More than 400 University of Wyoming students are enrolled in developmental math courses through Laramie County Community College. They join an additional 1,000 LCCC students.

As part of its academic policy, UW does not offer remedial or development classes and outsources instruction to community colleges across the state. The university offers its Synergy program for students “admitted with support.”

“That’s the role of the community colleges, to offer those courses,” UW Communications Director Chad Baldwin said. “While we certainly offer support, the situation we have now is ideal. We have a willing partner who provides those services and it works out for everyone.”

UW students can sign up for dual enrollment at LCCC, whether fulfilling basic requirements for advanced classes or earning an associate’s degree. Nycole Courtney, student services coordinator at the LCCC Albany County Campus, said UW students can take up to 15 credit hours while still enrolled at the university.

Courtney said the community college works closely with UW to make sure class rigor and curriculum are up to the university’s standards. She said students basically take UW classes, just on the community college campus.

Prior to stepping onto UW’s campus, high school students can sign up for concurrent enrollment to earn up to 12 hours of college credit, usually knocking out the basic general education requirements, Courtney said.

She added it’s possible for some high school students to earn their associate’s degree at the same time if they participate in both dual and concurrent enrollment and Advanced Placement classes.

“Personal needs for education can be different things,” Courtney said. “We partner with UW to make sure we’re the meeting same core directives and aligning our mission with theirs.”

UW’s Synergy program is designed to continue and boost the basic education students have upon entering the university.

Synergy is a first-year program with smaller classes taught by faculty who are focused on supporting students, Synergy Director April Heaney said.
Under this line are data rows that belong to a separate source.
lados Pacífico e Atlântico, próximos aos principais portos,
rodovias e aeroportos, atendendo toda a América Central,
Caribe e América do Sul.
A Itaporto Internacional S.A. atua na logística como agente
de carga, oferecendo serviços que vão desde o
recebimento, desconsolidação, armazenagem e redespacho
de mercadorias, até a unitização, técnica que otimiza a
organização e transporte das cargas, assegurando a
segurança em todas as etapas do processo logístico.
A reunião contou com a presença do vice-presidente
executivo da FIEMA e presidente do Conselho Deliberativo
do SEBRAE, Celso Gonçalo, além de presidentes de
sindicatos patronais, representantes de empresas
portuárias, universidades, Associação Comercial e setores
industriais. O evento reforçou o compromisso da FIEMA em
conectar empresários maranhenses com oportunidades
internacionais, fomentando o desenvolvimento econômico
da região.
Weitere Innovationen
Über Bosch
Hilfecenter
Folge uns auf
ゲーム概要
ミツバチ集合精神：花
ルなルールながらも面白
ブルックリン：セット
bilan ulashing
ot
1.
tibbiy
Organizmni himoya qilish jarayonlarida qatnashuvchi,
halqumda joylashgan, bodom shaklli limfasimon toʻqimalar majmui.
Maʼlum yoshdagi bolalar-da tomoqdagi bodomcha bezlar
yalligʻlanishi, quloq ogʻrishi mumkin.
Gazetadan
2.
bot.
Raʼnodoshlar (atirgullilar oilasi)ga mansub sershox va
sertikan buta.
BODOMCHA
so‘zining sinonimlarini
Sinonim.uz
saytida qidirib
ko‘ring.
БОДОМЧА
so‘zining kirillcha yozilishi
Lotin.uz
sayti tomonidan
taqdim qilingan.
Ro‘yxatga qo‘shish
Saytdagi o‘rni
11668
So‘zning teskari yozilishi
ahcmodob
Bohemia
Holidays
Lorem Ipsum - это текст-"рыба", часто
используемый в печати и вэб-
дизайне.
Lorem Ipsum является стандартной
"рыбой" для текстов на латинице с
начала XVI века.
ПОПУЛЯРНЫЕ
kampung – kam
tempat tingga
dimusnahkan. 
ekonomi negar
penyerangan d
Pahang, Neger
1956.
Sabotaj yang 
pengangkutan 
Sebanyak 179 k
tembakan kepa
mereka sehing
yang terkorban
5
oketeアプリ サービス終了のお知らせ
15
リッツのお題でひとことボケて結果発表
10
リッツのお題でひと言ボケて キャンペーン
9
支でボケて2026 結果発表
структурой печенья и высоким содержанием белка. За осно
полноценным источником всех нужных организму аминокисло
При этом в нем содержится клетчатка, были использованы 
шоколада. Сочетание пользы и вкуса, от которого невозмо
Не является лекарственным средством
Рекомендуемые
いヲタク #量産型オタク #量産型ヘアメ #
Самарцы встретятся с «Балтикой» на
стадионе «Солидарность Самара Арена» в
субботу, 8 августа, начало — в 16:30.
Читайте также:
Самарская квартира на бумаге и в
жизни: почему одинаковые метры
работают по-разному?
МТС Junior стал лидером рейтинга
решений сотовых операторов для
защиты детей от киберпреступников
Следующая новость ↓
It was founded in 2001 as a pilot program meant to last three years and was continued because of its success. There are currently about 300 students in the program. 

Students who are admitted with support — students who meet most admission requirements, but might be on the cusp of others — sign up for Synergy at summer orientation. These classes are integrated with UW’s First Year Interest Groups. Heaney said Synergy classes and the Interest Groups are designed to create a community for students who might not be as ready for college as others.

Heaney added there is a great need for developmental courses and programs like Synergy. While Synergy is not considered developmental, the program is designed to boost students’ skills, she said.

“The most successful programs look at the whole student,” she said. “An integrated model of student support has the best chance of seeing students persist and complete their degree. UW is committed to access and wants to serve the state.”